Advertising - Paid, nonpersonal communication, designed to influence a target audience with regards to a product, service, organization, or idea.


Sales promotion - Marketing activities designed to stimulate immediate sales activity through specific short-term programs aimed at either consumers or distributors.


Consumer promotion - Marketing activities designed to generate immediate consumer sales, using tools such as premiums, promotional products, samples, coupons, rebates, and displays.


Trade promotion - Marketing activities designed to stimulate wholesalers and retailers to push specific products more aggressively over the short term.


Public Relations (PR) - The ongoing effort to create positive relationships with all of a firm’s different “publics”, including customers, employees, suppliers, the community, the general public, and the government.


Publicity - Unpaid stories in the media that influence perceptions about a company or its products.
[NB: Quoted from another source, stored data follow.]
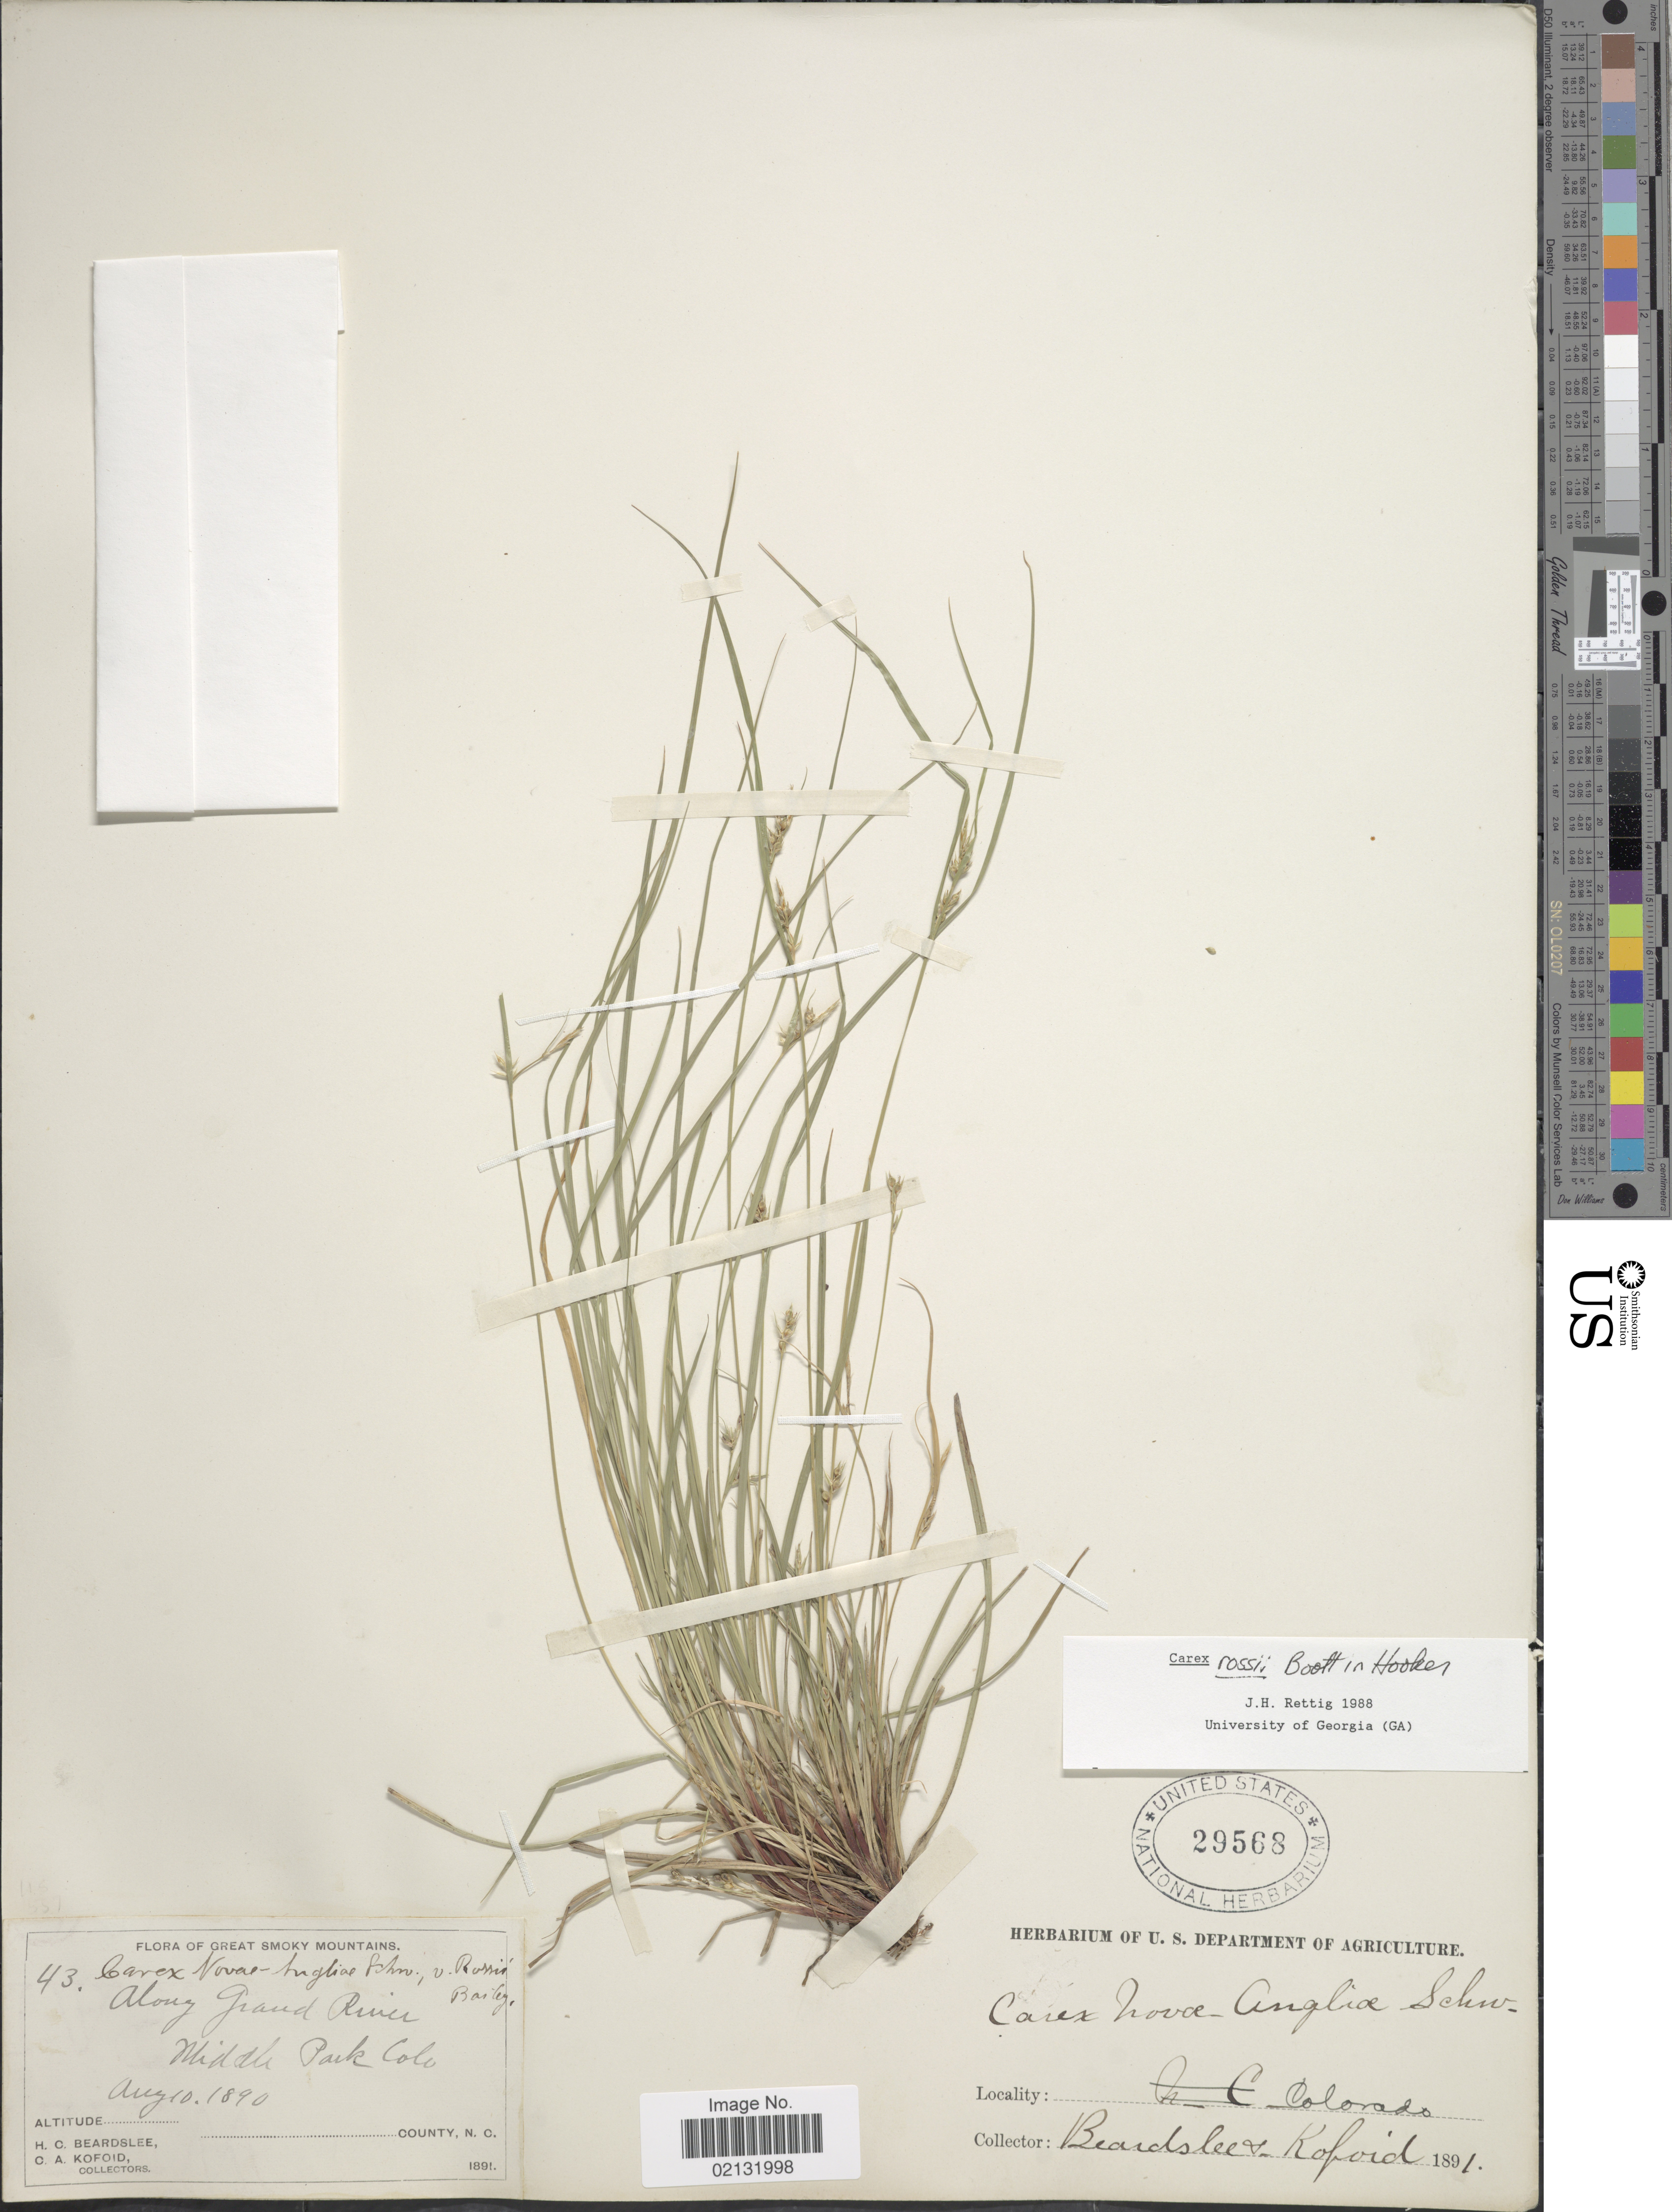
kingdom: Plantae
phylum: Tracheophyta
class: Liliopsida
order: Poales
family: Cyperaceae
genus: Carex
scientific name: Carex rossii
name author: Boott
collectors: H. Beardslee & C. Kofoid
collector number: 43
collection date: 1890-08-10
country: United States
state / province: Colorado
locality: Middle Park Colorado. Along Grand River. Great Smoky Mountains.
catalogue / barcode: US 29568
Personal selling - The person-to-person presentation of products to potential buyers.


Push strategy - A marketing approach that involves motivating distributors to heavily promote - or “push” - a product to the final consumers, usually through heavy trade promotion and personal selling.


Pull strategy - A marketing approach that involves creating demand from the ultimate consumer so that they “pull” your products through the distribution channels by actively seeking them.